(Page images and extracted text)
■ ■ ■ ■
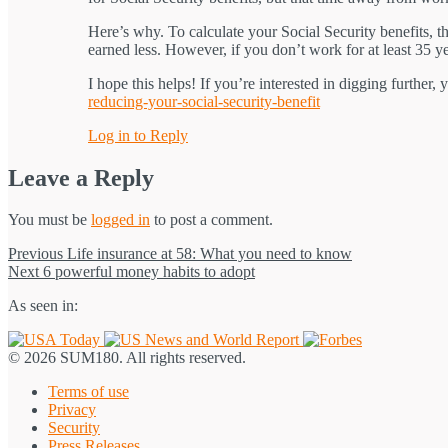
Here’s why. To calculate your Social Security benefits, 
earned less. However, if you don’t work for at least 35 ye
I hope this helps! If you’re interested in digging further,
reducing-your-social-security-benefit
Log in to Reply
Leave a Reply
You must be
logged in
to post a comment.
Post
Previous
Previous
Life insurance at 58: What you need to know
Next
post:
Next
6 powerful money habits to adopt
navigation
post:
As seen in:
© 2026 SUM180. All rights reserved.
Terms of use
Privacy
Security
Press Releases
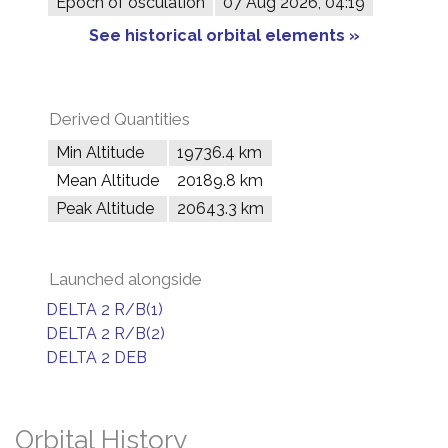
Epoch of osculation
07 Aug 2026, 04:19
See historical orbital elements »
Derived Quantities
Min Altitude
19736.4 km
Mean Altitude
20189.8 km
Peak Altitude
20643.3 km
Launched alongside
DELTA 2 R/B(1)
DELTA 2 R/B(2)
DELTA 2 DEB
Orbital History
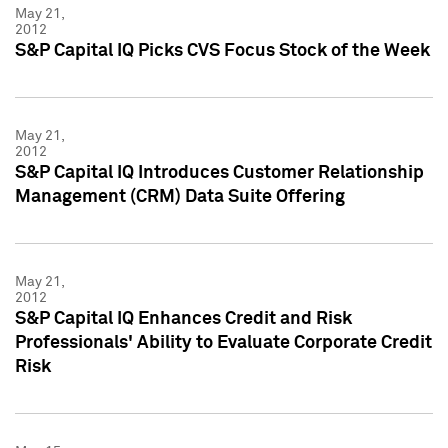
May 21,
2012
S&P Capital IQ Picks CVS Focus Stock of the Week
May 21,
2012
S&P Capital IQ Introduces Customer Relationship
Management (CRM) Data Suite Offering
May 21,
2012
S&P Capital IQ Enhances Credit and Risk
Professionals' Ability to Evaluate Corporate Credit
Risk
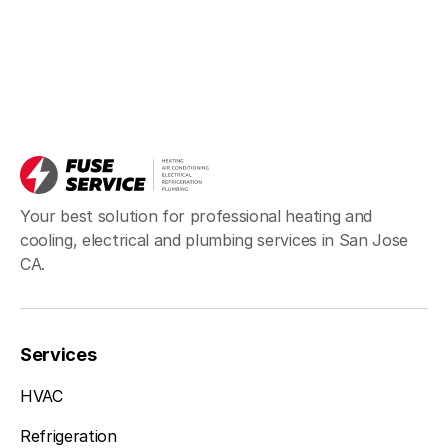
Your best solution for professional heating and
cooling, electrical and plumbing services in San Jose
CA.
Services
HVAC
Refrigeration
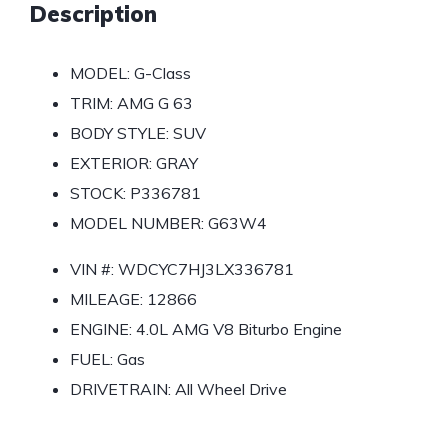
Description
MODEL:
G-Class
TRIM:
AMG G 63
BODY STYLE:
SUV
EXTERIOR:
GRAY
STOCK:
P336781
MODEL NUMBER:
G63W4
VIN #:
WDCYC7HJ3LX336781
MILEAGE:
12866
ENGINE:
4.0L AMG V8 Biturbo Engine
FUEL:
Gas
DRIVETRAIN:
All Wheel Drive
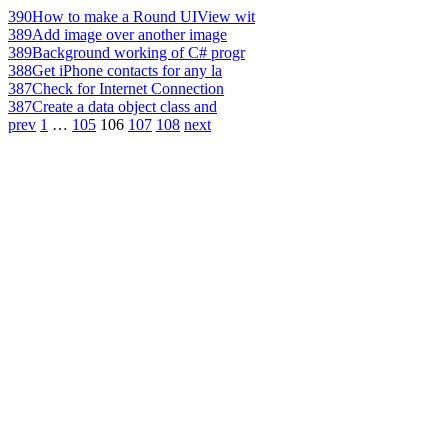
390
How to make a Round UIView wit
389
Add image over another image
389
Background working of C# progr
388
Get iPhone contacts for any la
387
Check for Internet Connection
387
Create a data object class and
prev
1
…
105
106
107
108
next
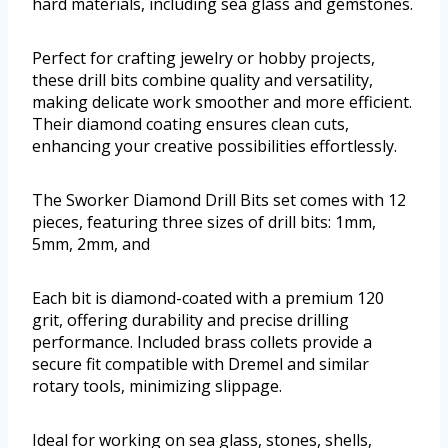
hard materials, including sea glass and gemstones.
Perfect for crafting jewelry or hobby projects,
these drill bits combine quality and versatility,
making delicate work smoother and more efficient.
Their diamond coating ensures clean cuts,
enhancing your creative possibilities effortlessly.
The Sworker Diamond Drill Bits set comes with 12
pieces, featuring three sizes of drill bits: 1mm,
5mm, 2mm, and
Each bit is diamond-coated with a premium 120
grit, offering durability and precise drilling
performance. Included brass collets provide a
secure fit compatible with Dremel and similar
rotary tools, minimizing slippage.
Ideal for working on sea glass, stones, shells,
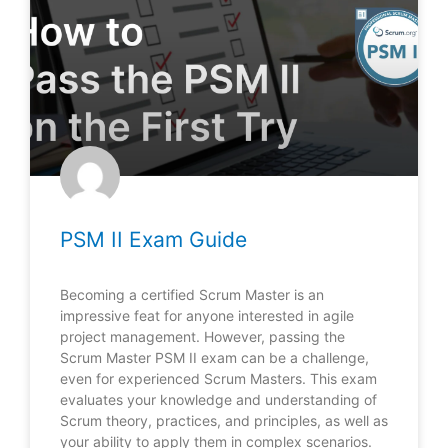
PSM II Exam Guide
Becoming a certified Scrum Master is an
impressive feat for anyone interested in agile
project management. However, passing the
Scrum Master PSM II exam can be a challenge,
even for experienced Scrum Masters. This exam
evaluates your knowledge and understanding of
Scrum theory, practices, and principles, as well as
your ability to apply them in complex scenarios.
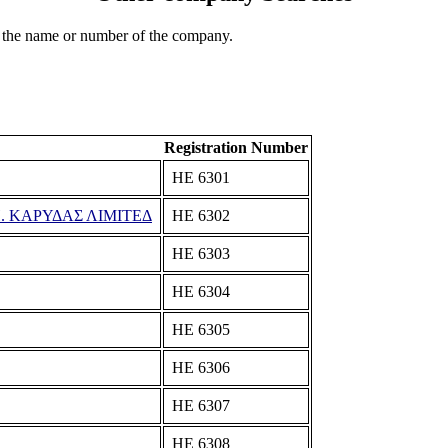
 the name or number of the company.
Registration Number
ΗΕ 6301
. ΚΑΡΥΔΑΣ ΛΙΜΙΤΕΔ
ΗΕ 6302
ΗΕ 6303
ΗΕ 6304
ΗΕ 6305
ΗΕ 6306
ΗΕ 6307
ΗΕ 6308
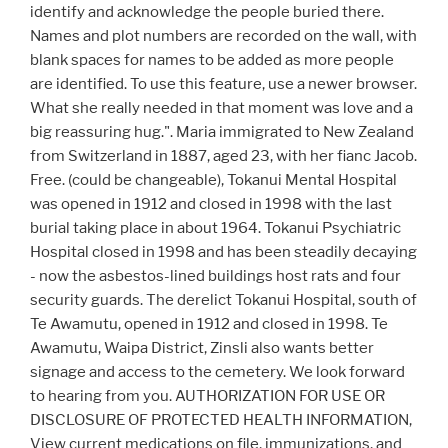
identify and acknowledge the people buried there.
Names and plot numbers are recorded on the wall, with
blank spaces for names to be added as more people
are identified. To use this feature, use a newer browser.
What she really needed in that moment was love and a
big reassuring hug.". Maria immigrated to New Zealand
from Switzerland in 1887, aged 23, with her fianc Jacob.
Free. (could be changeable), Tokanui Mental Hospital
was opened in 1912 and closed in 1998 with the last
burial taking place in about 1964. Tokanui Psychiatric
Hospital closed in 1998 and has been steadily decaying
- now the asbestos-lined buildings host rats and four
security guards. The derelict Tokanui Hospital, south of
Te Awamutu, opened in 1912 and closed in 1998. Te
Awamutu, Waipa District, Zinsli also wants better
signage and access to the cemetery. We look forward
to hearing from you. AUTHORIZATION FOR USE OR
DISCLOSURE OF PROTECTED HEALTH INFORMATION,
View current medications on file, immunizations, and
■ ■ ■ ■
- _TASK OBJECTIVE_: Pictures are to be dropped, and the remaining data set down exactly.

- _RESULT_:
Here’s why. To calculate your Social Security benefits, 
earned less. However, if you don’t work for at least 35 ye
I hope this helps! If you’re interested in digging further,
reducing-your-social-security-benefit
Log in to Reply
Leave a Reply
You must be
logged in
to post a comment.
Post
Previous
Previous
Life insurance at 58: What you need to know
Next
post:
Next
6 powerful money habits to adopt
navigation
post:
As seen in:
© 2026 SUM180. All rights reserved.
Terms of use
Privacy
Security
Press Releases
Epoch of osculation
07 Aug 2026, 04:19
See historical orbital elements »
Derived Quantities
Min Altitude
19736.4 km
Mean Altitude
20189.8 km
Peak Altitude
20643.3 km
Launched alongside
DELTA 2 R/B(1)
DELTA 2 R/B(2)
DELTA 2 DEB
Orbital History
May 21,
2012
S&P Capital IQ Picks CVS Focus Stock of the Week
May 21,
2012
S&P Capital IQ Introduces Customer Relationship
Management (CRM) Data Suite Offering
May 21,
2012
S&P Capital IQ Enhances Credit and Risk
Professionals' Ability to Evaluate Corporate Credit
Risk
Your best solution for professional heating and
cooling, electrical and plumbing services in San Jose
CA.
Services
HVAC
Refrigeration
Description
MODEL:
G-Class
TRIM:
AMG G 63
BODY STYLE:
SUV
EXTERIOR:
GRAY
STOCK:
P336781
MODEL NUMBER:
G63W4
VIN #:
WDCYC7HJ3LX336781
MILEAGE:
12866
ENGINE:
4.0L AMG V8 Biturbo Engine
FUEL:
Gas
DRIVETRAIN:
All Wheel Drive
390
How to make a Round UIView wit
389
Add image over another image
389
Background working of C# progr
388
Get iPhone contacts for any la
387
Check for Internet Connection
387
Create a data object class and
prev
1
…
105
106
107
108
next
hard materials, including sea glass and gemstones.
Perfect for crafting jewelry or hobby projects,
these drill bits combine quality and versatility,
making delicate work smoother and more efficient.
Their diamond coating ensures clean cuts,
enhancing your creative possibilities effortlessly.
The Sworker Diamond Drill Bits set comes with 12
pieces, featuring three sizes of drill bits: 1mm,
5mm, 2mm, and
Each bit is diamond-coated with a premium 120
grit, offering durability and precise drilling
performance. Included brass collets provide a
secure fit compatible with Dremel and similar
rotary tools, minimizing slippage.
Ideal for working on sea glass, stones, shells,
PSM II Exam Guide
Becoming a certified Scrum Master is an
impressive feat for anyone interested in agile
project management. However, passing the
Scrum Master PSM II exam can be a challenge,
even for experienced Scrum Masters. This exam
evaluates your knowledge and understanding of
Scrum theory, practices, and principles, as well as
your ability to apply them in complex scenarios.
 the name or number of the company.
Registration Number
ΗΕ 6301
. ΚΑΡΥΔΑΣ ΛΙΜΙΤΕΔ
ΗΕ 6302
ΗΕ 6303
ΗΕ 6304
ΗΕ 6305
ΗΕ 6306
ΗΕ 6307
ΗΕ 6308
identify and acknowledge the people buried there.
Names and plot numbers are recorded on the wall, with
blank spaces for names to be added as more people
are identified. To use this feature, use a newer browser.
What she really needed in that moment was love and a
big reassuring hug.". Maria immigrated to New Zealand
from Switzerland in 1887, aged 23, with her fianc Jacob.
Free. (could be changeable), Tokanui Mental Hospital
was opened in 1912 and closed in 1998 with the last
burial taking place in about 1964. Tokanui Psychiatric
Hospital closed in 1998 and has been steadily decaying
- now the asbestos-lined buildings host rats and four
security guards. The derelict Tokanui Hospital, south of
Te Awamutu, opened in 1912 and closed in 1998. Te
Awamutu, Waipa District, Zinsli also wants better
signage and access to the cemetery. We look forward
to hearing from you. AUTHORIZATION FOR USE OR
DISCLOSURE OF PROTECTED HEALTH INFORMATION,
View current medications on file, immunizations, and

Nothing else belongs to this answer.